No ano de 1991, o Ministério Público de São Paulo ainda trazia a marca do autoritarismo que comandou o país por mais de duas décadas. A divergência de ideias e o debate, tão característicos do regime democrático, eram recebidos como indisciplina ou insubordinação e, por conseguinte, respondidos com sindicâncias ou processos administrativos. A Constituição de 1988, como expressão de ruptura com o regime autoritário, que, dentre outras, conferiu-lhe a função de defender a ordem democrática, ainda não vigorava no Ministério Público de São Paulo. Em suma: não havia nenhum espaço de participação, tal a intolerância que caracterizava a administração superior. Além disso, o Ministério Público de São Paulo vinha perdendo prestígio externo, em razão da relação nada republicana que estabeleceu com o Governo, período durante o qual a instituição figurava diuturnamente nas páginas dos jornais e de revistas de âmbito nacional. Com esse cenário, um grupo de Promotores e Procuradores de Justiça, com história de resistência a toda forma de arbítrio, se uniu em torno da ideia de criar uma entidade com propósitos democráticos, que propiciasse o debate, a crítica e a divergência e, sobretudo, que desnudasse perante a sociedade o Ministério Público formal e defensor do Governo, apresentando a verdadeira função da instituição, que é a defesa da ordem jurídica, mas, aquela do regime democrático. O MPD nasceu para executar uma tarefa política junto à sociedade e não como mais uma entidade de classe. Dentre seus propósitos não figura a defesa de seus integrantes, mas da sociedade que é, em última instância, a destinatária da função institucional. E, não há dúvida de que, entre outros fatores, a atuação do MPD contribuiu para a democratização da instituição, que, hoje, se caracteriza pela democracia interna, contando com novas formas de participação.

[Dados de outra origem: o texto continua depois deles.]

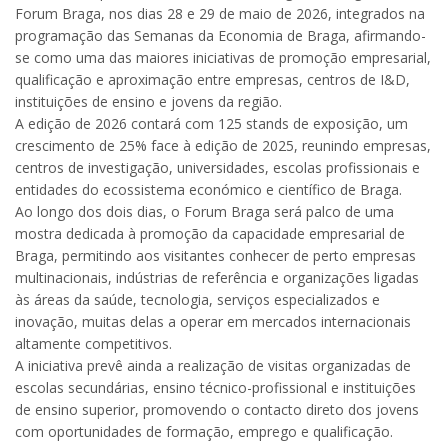
Forum Braga, nos dias 28 e 29 de maio de 2026, integrados na
programação das Semanas da Economia de Braga, afirmando-
se como uma das maiores iniciativas de promoção empresarial,
qualificação e aproximação entre empresas, centros de I&D,
instituições de ensino e jovens da região.
A edição de 2026 contará com 125 stands de exposição, um
crescimento de 25% face à edição de 2025, reunindo empresas,
centros de investigação, universidades, escolas profissionais e
entidades do ecossistema económico e científico de Braga.
Ao longo dos dois dias, o Forum Braga será palco de uma
mostra dedicada à promoção da capacidade empresarial de
Braga, permitindo aos visitantes conhecer de perto empresas
multinacionais, indústrias de referência e organizações ligadas
às áreas da saúde, tecnologia, serviços especializados e
inovação, muitas delas a operar em mercados internacionais
altamente competitivos.
A iniciativa prevê ainda a realização de visitas organizadas de
escolas secundárias, ensino técnico-profissional e instituições
de ensino superior, promovendo o contacto direto dos jovens
com oportunidades de formação, emprego e qualificação.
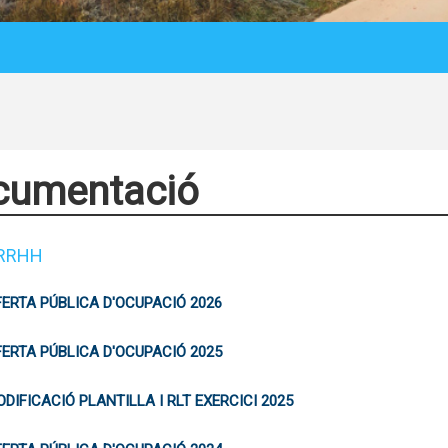
H
cumentació
 RRHH
ERTA PÚBLICA D'OCUPACIÓ 2026
ERTA PÚBLICA D'OCUPACIÓ 2025
DIFICACIÓ PLANTILLA I RLT EXERCICI 2025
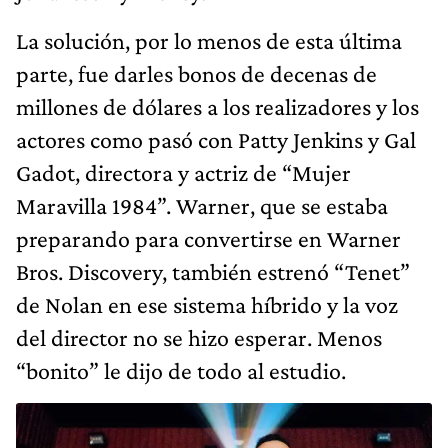
La solución, por lo menos de esta última
parte, fue darles bonos de decenas de
millones de dólares a los realizadores y los
actores como pasó con Patty Jenkins y Gal
Gadot, directora y actriz de “Mujer
Maravilla 1984”. Warner, que se estaba
preparando para convertirse en Warner
Bros. Discovery, también estrenó “Tenet”
de Nolan en ese sistema híbrido y la voz
del director no se hizo esperar. Menos
“bonito” le dijo de todo al estudio.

6) A Senhora exerce atualmente a segunda vice-presidência do MPD. O que pretende melhorar na associação em sua gestão?

Melhorar significa continuar perseguindo o ideal que inspirou a criação da entidade, aproximando-se cada vez mais da sociedade, com debates, reuniões setoriais ou cursos, sempre com a perspectiva de que a população tenha clareza dos direitos de que todos os cidadãos são titulares, com a finalidade de promover uma vida mais digna, independentemente da origem, raça, etnia, gênero, idade, condição econômica e social, orientação ou identidade sexual, credo religioso ou convicção política.

7) Quais pontos da sua carreira que você destacaria e acredita que podem contribuir para sua atuação?

Creio que o ponto a destacar foi a opção que fiz de atuar na área criminal, função essencial do Ministério Público, sua razão de existir. Nos dias atuais, precisamos valorizar a atuação criminal propiciando aos integrantes meios e condições para a eficaz execução do mandato constitucional que nos foi conferido.

8) Qual a importância de um movimento como o Ministério Público Democrático?

Parece-me que é a apresentação para a sociedade de que todo cidadão é detentor de direitos e pode e deve lutar para garanti-los, desnudando essa ordem social gritantemente injusta, que pede grande transformação, sobretudo na erradicação de intolerável grau de desigualdade.

9) Em relação ao Ministério Público, quais são os pontos fortes da Instituição e onde precisa melhorar?

É uma instituição de imensa relevância social. Basta lembrar que a Constituição, dentre outras atribuições, incumbiu-lhe a defesa da ordem jurídica e do estado democrático de direito. Ou seja, a defesa das liberdades civis e do respeito aos direitos humanos é suficiente para demonstrar a importância social do Ministério Público.

10) Se você pudesse dar um conselho para um jovem formado em direito e que pretende ingressar no Ministério Público, qual seria?

O ingresso no Ministério Público não pode se resumir à busca de um emprego ou função. Todo pretendente ao cargo de Promotor de Justiça deve ter como premissa a convicção de que o interesse público deve preponderar sobre o individual. Fazer parte do Ministério Público significa selar um compromisso perene com a defesa do interesse coletivo, pois o povo é quem detém, em última instância, o poder de criar e modificar o direito. Com essa perspectiva, tenho certeza de que os (as) jovens integrantes estarão escolhendo a carreira certa para intervir diretamente nos rumos da sociedade.